Will To Live Will To Live 12″ (Flesh, 1986)
If you lived in or near New Jersey in the ’90s, ’00s or even ’10s and enjoyed digging through the bargain bins tucked under the waist-level racks at record shops, chances are you came across records by Amor Fati, New Jersey’s answer to Throbbing Gristle (or at least its answer to Sleep Chamber). Amor Fati was the name used by Amaury Perez for his solo industrial music, and he released records on his own Flesh Records label, loosely taping or gluing pieces of paper to plain record jackets, sure to get ripped in the shuffle amongst kinder, gentler LPs. Those Amor Fati records are cool, certainly cool for their time, though probably inessential unless you’re a real art-aktion kinda freak (which I guess I am, since I have those records). The one you really wanna grab, however, is the self-titled EP from Will To Live, the group Amor Fati played guitar and sang for in the mid ’80s. They meld a lot of things that are overtly appreciated in the underground now: the staunch and brittle anger of Crass; the masochistic eroticism of Swans in both noise-rock and goth-industrial modes; the acerbic American post-punk of Spike In Vain; the “are we even musicians?” misery-based drone-punk of Campingsex.
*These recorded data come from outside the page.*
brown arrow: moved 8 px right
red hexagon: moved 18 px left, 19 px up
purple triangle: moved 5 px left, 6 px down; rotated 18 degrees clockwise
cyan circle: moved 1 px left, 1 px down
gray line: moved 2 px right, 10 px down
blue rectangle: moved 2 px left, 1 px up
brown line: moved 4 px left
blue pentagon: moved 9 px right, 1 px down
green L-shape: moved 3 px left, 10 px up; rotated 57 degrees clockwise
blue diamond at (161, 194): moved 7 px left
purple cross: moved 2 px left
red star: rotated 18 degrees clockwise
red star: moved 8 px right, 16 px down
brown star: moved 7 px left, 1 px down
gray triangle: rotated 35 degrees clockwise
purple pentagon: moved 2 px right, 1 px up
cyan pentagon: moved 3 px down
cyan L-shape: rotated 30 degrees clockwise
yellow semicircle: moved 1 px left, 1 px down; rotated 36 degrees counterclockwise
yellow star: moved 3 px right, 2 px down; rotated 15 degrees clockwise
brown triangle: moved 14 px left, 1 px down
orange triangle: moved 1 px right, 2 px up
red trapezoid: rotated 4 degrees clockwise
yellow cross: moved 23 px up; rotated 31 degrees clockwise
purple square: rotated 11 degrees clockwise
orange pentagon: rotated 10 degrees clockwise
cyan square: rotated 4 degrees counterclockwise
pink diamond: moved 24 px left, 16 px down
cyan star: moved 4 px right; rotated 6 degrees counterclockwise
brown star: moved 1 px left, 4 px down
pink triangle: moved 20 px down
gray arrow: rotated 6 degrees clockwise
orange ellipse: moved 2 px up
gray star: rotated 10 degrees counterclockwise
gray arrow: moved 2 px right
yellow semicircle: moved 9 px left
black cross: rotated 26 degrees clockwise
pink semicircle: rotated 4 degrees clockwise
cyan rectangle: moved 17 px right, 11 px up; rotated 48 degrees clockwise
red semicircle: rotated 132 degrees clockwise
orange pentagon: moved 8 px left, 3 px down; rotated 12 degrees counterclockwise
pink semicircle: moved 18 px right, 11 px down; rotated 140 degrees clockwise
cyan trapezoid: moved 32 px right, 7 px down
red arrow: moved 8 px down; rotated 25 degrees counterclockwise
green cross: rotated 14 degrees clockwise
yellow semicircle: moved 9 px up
And they still sound like they probably opened for Rites Of Spring, SPK and Die Kreuzen when they rolled up to City Gardens in Trenton sometime in 1986, when flyers and word of mouth were the only hope a young alternative-type had in getting there. Will To Live existed far beyond mainstream society back then, and while it was arguably easier to avoid the all-seeing corporate eye in 1986 than right now, they’re still dope as hell for it, capped off with this aggressively brooding record that no one seems to know about.